··· TASK MATERIAL

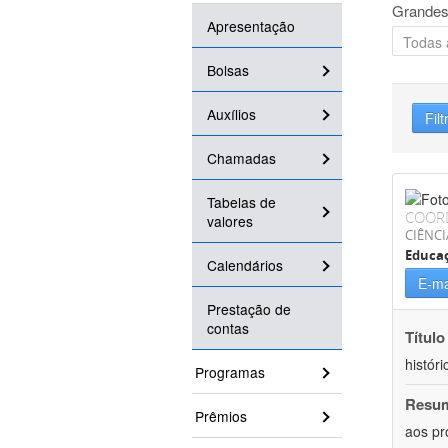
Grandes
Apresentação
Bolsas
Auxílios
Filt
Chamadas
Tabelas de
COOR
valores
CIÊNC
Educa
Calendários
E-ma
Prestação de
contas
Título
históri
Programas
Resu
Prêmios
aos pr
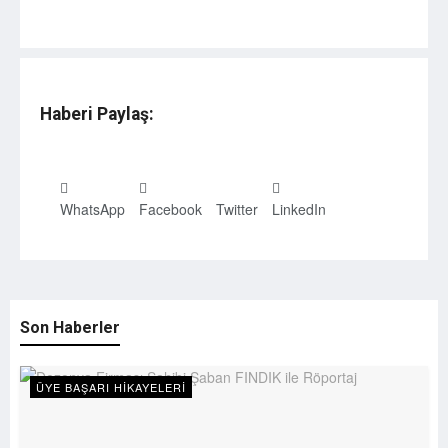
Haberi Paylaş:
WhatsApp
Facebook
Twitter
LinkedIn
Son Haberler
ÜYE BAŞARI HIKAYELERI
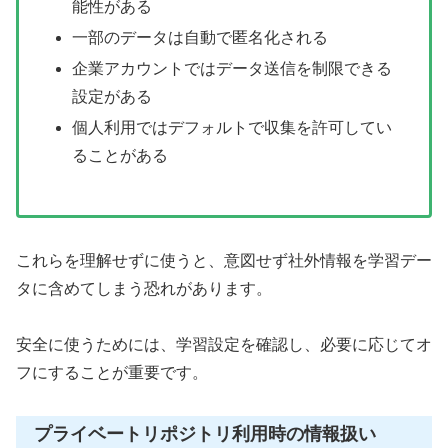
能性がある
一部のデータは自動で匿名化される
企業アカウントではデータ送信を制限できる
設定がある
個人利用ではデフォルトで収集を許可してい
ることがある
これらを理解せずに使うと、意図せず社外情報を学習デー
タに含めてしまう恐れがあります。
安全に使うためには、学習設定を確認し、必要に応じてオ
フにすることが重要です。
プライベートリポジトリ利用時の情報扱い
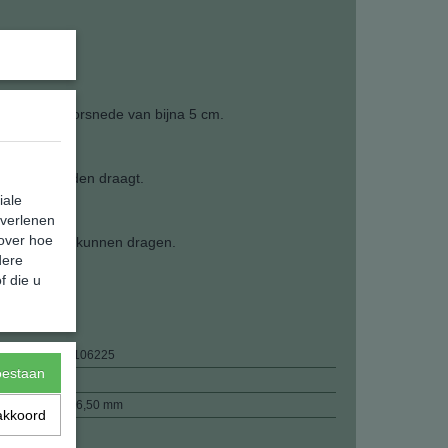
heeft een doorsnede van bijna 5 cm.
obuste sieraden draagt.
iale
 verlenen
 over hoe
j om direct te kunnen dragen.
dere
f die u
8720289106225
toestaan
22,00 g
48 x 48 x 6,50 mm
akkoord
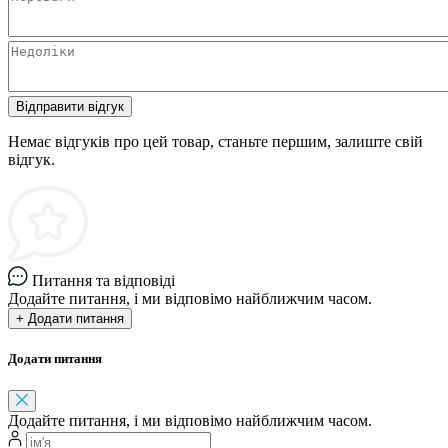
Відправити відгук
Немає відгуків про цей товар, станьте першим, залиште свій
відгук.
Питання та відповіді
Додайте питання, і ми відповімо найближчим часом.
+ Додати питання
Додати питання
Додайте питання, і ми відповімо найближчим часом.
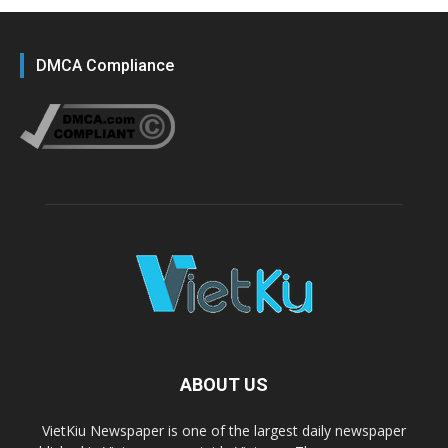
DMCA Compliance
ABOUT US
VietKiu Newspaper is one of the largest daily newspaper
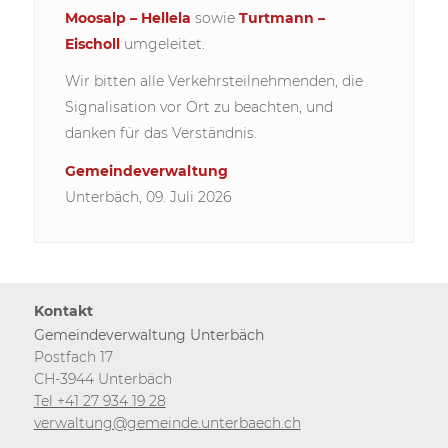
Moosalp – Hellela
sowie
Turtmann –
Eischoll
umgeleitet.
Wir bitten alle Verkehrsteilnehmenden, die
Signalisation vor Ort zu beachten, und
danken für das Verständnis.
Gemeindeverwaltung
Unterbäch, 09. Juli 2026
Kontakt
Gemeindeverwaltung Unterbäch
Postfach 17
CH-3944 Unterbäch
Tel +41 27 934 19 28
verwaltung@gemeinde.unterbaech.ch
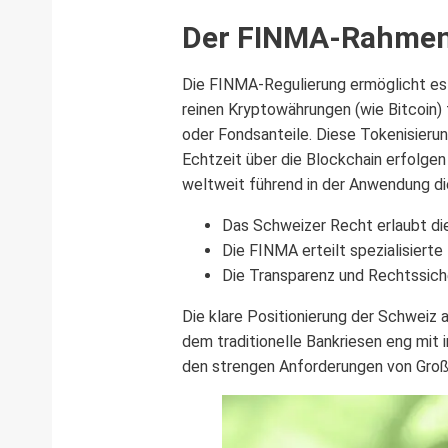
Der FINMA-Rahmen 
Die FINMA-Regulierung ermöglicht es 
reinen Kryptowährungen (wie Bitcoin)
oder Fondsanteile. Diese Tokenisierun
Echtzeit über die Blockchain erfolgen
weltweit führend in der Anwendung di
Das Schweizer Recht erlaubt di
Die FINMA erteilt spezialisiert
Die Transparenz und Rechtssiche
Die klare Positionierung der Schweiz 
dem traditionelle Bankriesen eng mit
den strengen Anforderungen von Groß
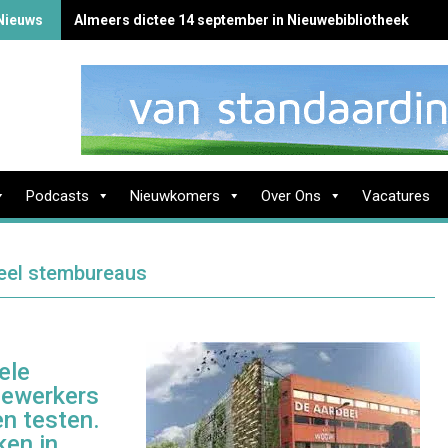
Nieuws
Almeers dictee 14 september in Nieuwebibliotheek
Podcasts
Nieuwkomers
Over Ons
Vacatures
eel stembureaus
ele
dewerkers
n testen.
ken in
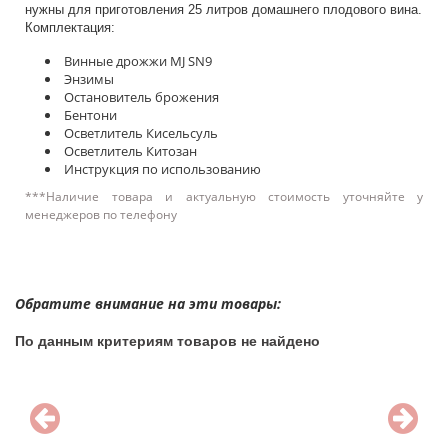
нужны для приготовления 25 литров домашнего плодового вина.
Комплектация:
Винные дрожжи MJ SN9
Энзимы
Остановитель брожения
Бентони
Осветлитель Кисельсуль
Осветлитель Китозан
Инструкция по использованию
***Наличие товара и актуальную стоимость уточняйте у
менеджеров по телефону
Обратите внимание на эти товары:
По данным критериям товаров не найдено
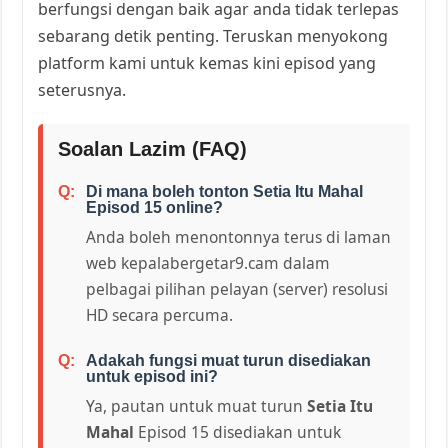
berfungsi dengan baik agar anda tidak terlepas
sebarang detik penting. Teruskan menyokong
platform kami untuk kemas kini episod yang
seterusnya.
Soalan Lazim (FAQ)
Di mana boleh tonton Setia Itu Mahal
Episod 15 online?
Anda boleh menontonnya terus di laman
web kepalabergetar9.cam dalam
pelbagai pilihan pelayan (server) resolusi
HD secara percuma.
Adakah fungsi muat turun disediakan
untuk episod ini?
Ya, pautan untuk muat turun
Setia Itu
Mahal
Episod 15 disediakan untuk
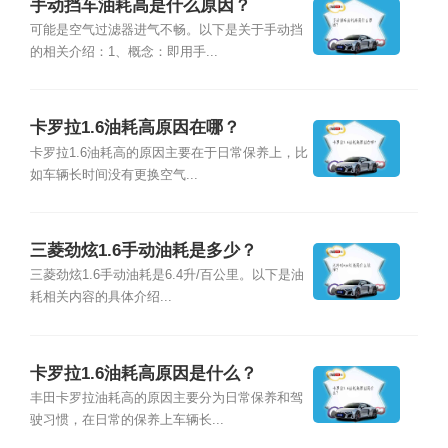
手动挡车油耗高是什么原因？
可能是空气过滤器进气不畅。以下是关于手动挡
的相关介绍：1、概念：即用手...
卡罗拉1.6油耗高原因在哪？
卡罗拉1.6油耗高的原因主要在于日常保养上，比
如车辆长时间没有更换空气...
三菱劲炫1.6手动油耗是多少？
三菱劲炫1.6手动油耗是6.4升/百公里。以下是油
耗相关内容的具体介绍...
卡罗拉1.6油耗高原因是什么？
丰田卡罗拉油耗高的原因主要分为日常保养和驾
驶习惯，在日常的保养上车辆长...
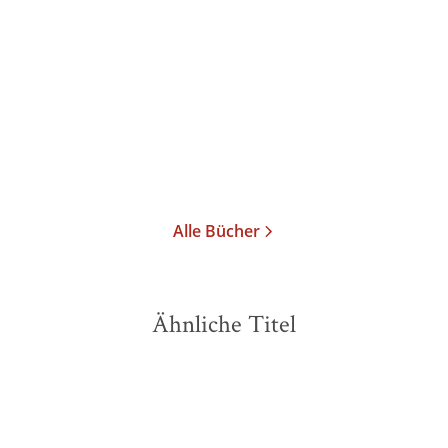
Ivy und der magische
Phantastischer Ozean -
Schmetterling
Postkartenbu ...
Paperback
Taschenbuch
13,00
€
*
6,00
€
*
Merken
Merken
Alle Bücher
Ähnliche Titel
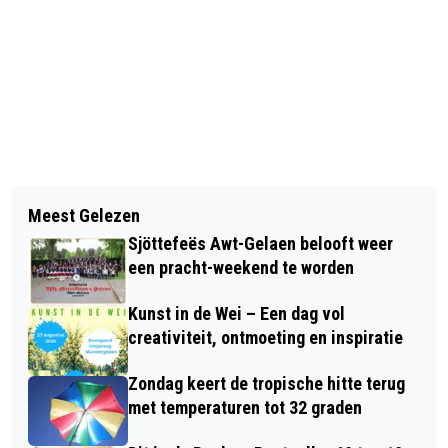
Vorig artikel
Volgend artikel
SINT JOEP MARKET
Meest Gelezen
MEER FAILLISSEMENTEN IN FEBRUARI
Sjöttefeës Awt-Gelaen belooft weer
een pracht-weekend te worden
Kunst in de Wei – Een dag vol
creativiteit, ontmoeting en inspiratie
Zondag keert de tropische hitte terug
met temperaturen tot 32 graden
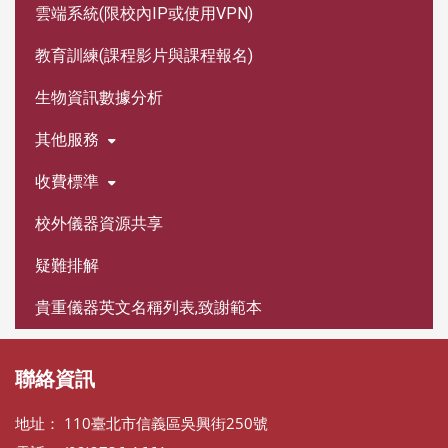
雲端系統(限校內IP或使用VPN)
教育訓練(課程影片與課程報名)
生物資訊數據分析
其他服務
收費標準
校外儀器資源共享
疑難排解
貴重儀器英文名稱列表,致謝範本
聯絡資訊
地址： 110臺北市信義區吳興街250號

······

JOB ITEM =
Copy verbatim the lines of the listing above, from the line containing "нужны для приготовления" up to and including the line containing "Episod 15 disediakan untuk". Leave the pictures out of the copy.

ANSWER TO THE EXERCISE =
нужны для приготовления 25 литров домашнего плодового вина.
Комплектация:
Винные дрожжи MJ SN9
Энзимы
Остановитель брожения
Бентони
Осветлитель Кисельсуль
Осветлитель Китозан
Инструкция по использованию
***Наличие товара и актуальную стоимость уточняйте у
менеджеров по телефону
Обратите внимание на эти товары:
По данным критериям товаров не найдено
berfungsi dengan baik agar anda tidak terlepas
sebarang detik penting. Teruskan menyokong
platform kami untuk kemas kini episod yang
seterusnya.
Soalan Lazim (FAQ)
Di mana boleh tonton Setia Itu Mahal
Episod 15 online?
Anda boleh menontonnya terus di laman
web kepalabergetar9.cam dalam
pelbagai pilihan pelayan (server) resolusi
HD secara percuma.
Adakah fungsi muat turun disediakan
untuk episod ini?
Ya, pautan untuk muat turun
Setia Itu
Mahal
Episod 15 disediakan untuk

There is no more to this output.